Records for the task:
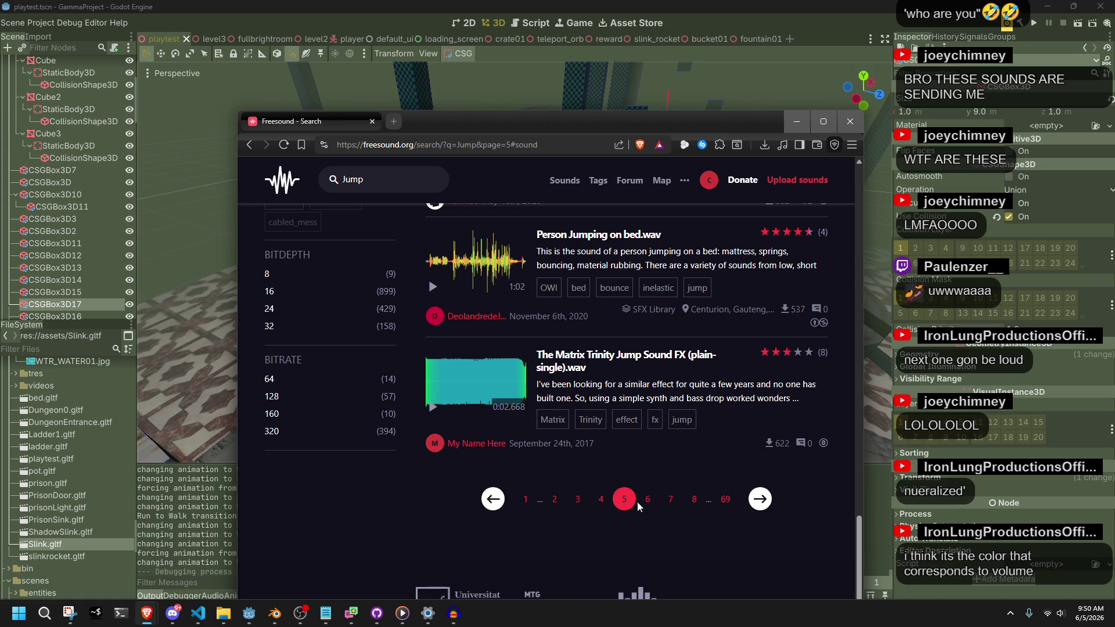
left_click(433, 407)
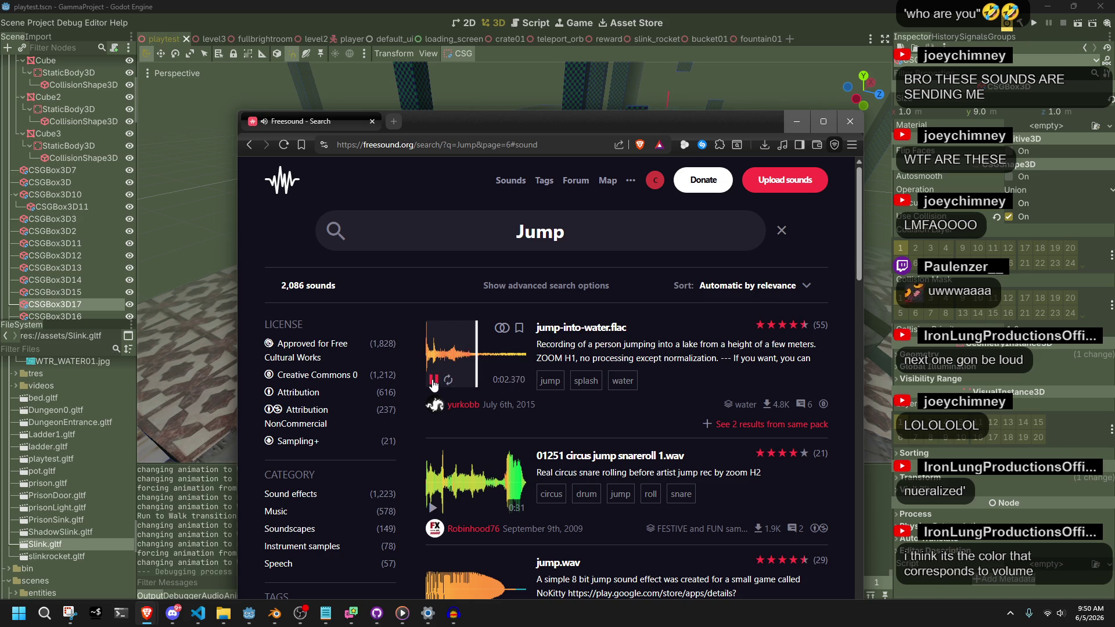
Step: Stop jump-into-water.flac and preview circus jump snareroll, MiniJump.wav, Jump and spark.wav and jumping_1.wav
left_click(433, 381)
left_click(433, 508)
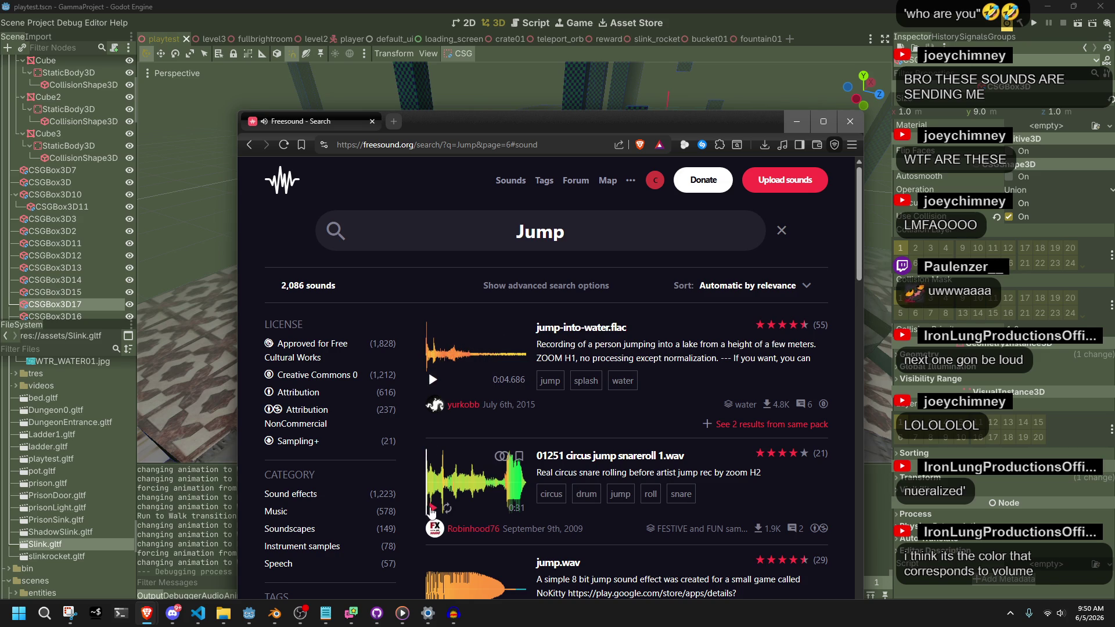
scroll(431, 493, "down", 5)
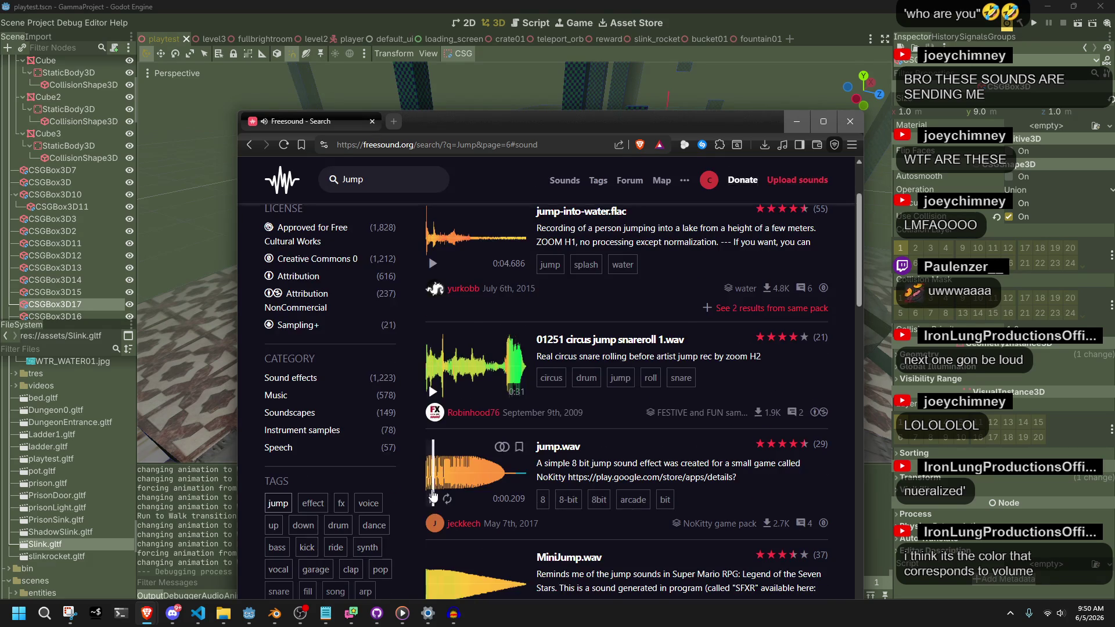
left_click(433, 435)
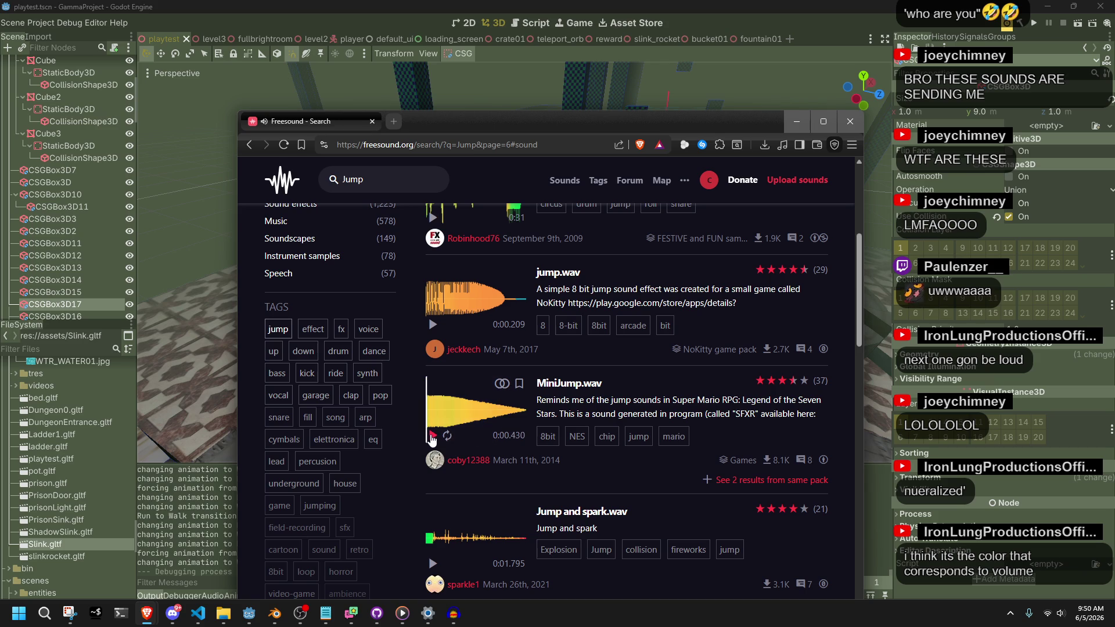
scroll(431, 438, "down", 1)
left_click(433, 506)
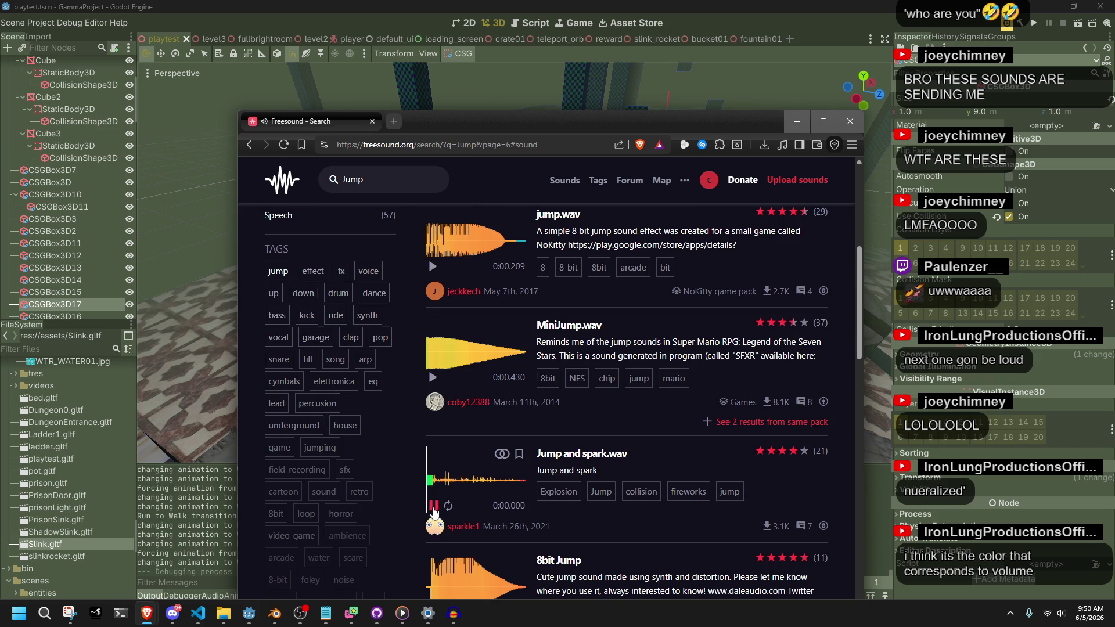
scroll(433, 508, "down", 2)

Aim of the exercise: Pictures stay out of the copy; print the material above exactly.

Exercise output:
left_click(433, 407)
Step: Stop jump-into-water.flac and preview circus jump snareroll, MiniJump.wav, Jump and spark.wav and jumping_1.wav
left_click(433, 381)
left_click(433, 508)
scroll(431, 493, "down", 5)
left_click(433, 435)
scroll(431, 438, "down", 1)
left_click(433, 506)
scroll(433, 508, "down", 2)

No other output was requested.